▶ _TASK REQUIREMENTS_: Print every line of the listing below, starting with the line that holds "Changing the dataset, due: Sep 19 -> Sep 21" and going on through the line that holds "Questions Regarding the", both included, and print nothing else.

▶ _AVAILABLE DATA_:
============

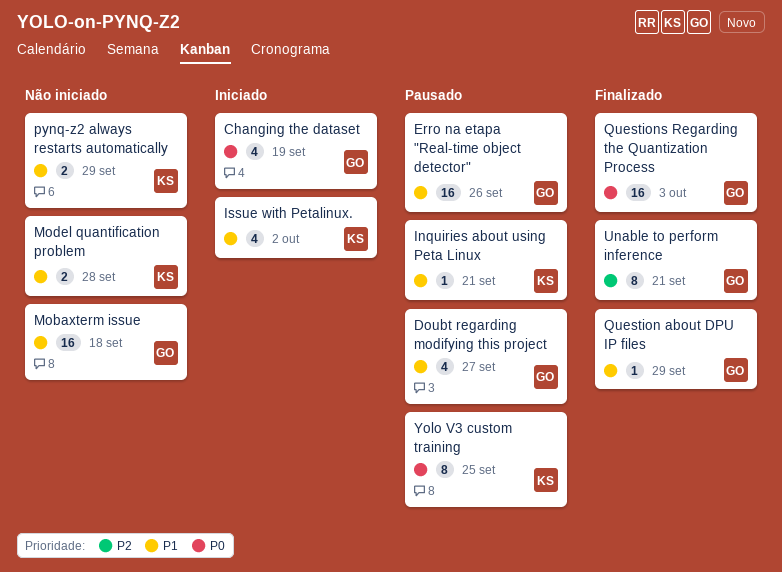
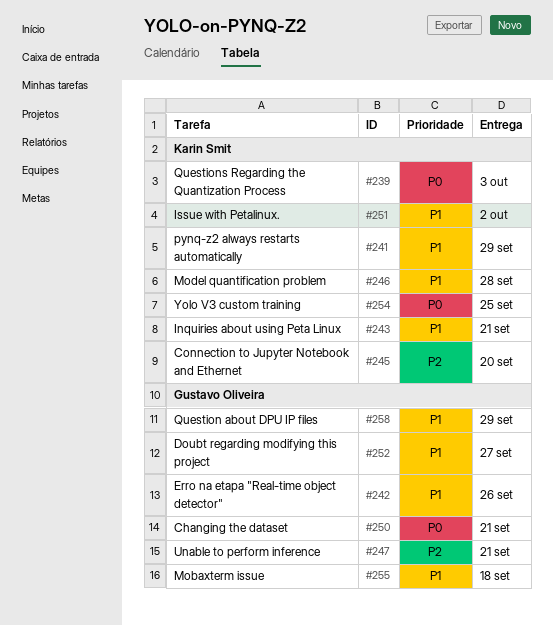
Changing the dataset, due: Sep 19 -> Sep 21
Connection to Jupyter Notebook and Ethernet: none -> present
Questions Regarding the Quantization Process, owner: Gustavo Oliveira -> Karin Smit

============

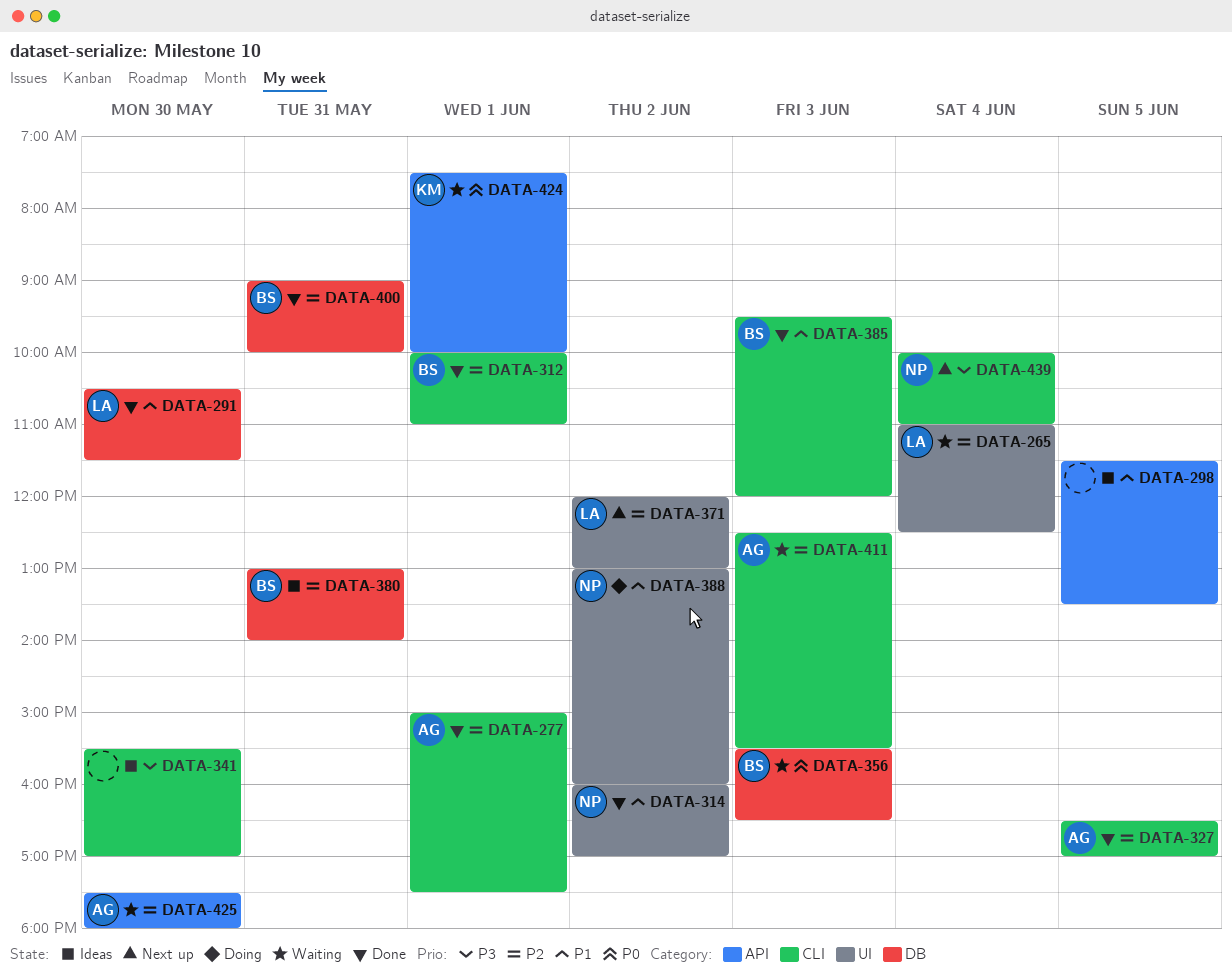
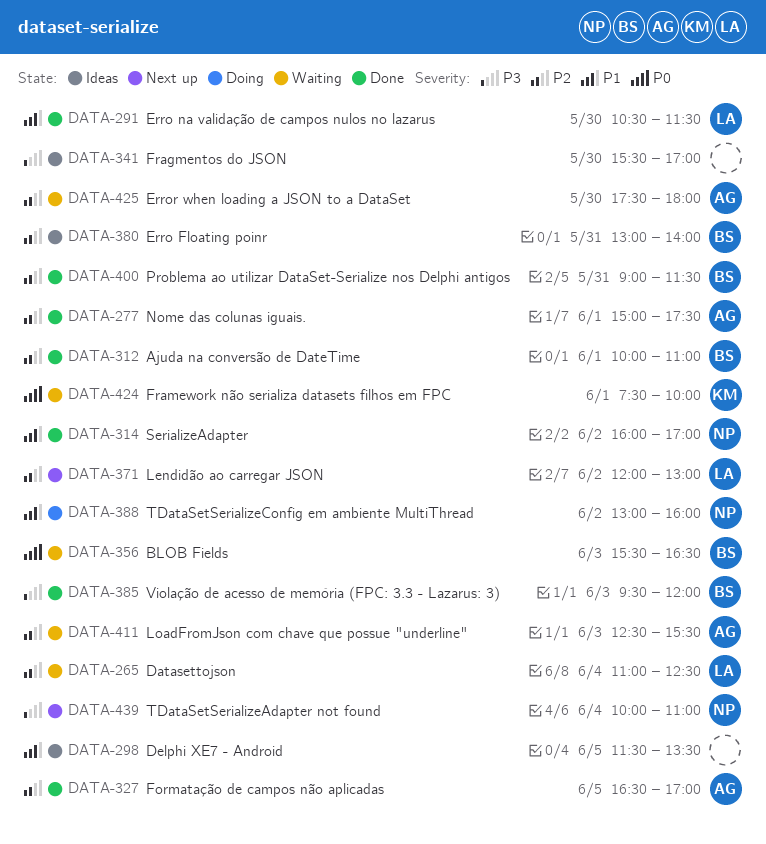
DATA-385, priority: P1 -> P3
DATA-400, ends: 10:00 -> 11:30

============

▶ _RESULT OF THE TASK_:
Changing the dataset, due: Sep 19 -> Sep 21
Connection to Jupyter Notebook and Ethernet: none -> present
Questions Regarding the Quantization Process, owner: Gustavo Oliveira -> Karin Smit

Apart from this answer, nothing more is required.